- _Textauszug_:
* * * * *

Und nun frage ich: Was hat dieses „Testament“ von Engels in aller Welt mit der heutigen Situation und mit unserer Frage vom Massenstreik zu tun? Hat denn irgend jemand an eine plötzliche Einführung des Sozialismus durch den Massenstreik gedacht? Oder ist es irgend jemand eingefallen, auf einen Barrikadenkampf, auf „einen Zusammenstoß mit dem Militär auf großem Maßstab“ hinzuarbeiten? Oder endlich, gedachte vielleicht irgendein Mensch, gegen die Benutzung des allgemeinen Wahlrechtes, gegen die Ausnutzung des Parlamentarismus zu eifern?

* * * * *

- _Eingabedaten_:
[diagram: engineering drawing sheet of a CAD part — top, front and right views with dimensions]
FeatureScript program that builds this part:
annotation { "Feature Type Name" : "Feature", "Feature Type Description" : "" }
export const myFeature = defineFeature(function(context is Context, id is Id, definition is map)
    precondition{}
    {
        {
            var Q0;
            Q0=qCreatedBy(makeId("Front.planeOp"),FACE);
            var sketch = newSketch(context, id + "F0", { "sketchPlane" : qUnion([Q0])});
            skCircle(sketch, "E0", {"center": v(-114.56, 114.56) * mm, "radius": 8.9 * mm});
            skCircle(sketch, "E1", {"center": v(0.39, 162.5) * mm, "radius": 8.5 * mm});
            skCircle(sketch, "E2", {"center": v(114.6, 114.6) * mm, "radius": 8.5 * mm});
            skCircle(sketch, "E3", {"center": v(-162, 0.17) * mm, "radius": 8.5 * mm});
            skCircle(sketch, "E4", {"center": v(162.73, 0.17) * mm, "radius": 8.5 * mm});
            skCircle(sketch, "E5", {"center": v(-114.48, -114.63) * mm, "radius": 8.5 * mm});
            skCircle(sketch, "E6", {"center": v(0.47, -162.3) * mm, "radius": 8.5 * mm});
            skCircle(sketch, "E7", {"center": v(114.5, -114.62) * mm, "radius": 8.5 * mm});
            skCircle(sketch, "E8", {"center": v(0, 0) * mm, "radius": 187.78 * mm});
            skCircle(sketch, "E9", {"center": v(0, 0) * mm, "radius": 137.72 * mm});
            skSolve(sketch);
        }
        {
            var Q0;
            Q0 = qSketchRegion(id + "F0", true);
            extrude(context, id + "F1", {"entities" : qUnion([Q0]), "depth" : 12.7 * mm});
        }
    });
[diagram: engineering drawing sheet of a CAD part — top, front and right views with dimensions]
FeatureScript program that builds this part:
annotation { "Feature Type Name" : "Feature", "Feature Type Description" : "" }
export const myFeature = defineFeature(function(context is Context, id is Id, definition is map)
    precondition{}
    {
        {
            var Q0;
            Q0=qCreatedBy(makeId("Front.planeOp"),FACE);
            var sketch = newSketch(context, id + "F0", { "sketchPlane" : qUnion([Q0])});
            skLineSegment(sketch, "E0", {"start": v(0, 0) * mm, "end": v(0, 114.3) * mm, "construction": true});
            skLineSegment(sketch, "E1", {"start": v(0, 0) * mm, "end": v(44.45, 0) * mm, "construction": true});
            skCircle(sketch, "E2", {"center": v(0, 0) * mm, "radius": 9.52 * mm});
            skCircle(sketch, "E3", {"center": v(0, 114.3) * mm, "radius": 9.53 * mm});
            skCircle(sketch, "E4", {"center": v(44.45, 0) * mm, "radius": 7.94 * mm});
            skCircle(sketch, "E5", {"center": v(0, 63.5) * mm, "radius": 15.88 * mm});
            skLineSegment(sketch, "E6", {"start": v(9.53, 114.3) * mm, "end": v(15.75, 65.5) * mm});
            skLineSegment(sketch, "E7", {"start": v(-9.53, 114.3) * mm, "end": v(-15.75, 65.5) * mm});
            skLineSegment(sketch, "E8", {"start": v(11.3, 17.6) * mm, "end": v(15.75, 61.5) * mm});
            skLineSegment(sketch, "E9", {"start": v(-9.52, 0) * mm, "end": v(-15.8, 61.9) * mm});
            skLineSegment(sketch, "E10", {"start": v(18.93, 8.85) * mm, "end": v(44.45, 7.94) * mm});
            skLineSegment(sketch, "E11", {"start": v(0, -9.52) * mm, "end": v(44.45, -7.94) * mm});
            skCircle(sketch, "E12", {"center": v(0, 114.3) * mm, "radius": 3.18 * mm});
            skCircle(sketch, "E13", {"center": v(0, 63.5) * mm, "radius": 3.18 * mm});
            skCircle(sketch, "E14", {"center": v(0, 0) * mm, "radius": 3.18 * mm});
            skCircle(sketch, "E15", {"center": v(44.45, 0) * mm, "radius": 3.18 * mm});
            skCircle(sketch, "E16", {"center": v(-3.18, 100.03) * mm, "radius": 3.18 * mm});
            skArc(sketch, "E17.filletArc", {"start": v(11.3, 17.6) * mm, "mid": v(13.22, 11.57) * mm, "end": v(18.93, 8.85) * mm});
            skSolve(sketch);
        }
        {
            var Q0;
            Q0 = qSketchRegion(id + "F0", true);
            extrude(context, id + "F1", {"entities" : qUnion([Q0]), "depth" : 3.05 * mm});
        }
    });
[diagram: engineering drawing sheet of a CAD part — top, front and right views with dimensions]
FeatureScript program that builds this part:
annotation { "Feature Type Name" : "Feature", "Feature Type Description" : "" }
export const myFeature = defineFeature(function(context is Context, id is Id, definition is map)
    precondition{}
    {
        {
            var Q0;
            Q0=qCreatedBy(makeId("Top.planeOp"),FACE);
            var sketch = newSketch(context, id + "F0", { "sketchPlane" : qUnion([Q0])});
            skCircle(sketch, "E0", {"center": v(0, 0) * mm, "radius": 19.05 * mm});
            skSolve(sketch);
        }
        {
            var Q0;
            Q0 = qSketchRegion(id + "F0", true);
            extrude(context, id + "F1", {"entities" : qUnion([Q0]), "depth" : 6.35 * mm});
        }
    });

* * * * *

- _Anforderung A_: Filtere die Auflistung und gib jede Zeile wieder, in der die Zeichenfolge „extrude“ vorkommt. Groß- und Kleinschreibung ist zu beachten.
- _Anforderung B_: Nimm den Textauszug über den Massenstreik nach seinem letzten Satz wieder auf und führe ihn weiter.

- _Schriftliche Antwort A_:
            extrude(context, id + "F1", {"entities" : qUnion([Q0]), "depth" : 12.7 * mm});
            extrude(context, id + "F1", {"entities" : qUnion([Q0]), "depth" : 3.05 * mm});
            extrude(context, id + "F1", {"entities" : qUnion([Q0]), "depth" : 6.35 * mm});

- _Schriftliche Antwort B_:
Es ist klar: Indem Genosse Kautsky das Engelssche „Testament“ gegen die Losung des Massenstreiks im heutigen preußischen Wahlrechtskampf ins Feld führt, ficht er wiederum siegreich in der Luft gegen ein anarchistisches Gespenst vom Massenstreik, und es sind offenbar die eingefrorenen Trompetentöne Domela Nieuwenhuis’, die ihn plötzlich zu seinem Feldzug aufgescheucht haben.[1] Andererseits wendet sich aber das Engelssche „Testament“, sofern es die veraltete Taktik der Überrumpelungen kritisiert, höchstens gegen den Genossen Kautsky selbst, der ja den Massenstreik als einen vom „Kriegsrat“ geheim ausgeheckten Überrumpelungsstreich auffaßt.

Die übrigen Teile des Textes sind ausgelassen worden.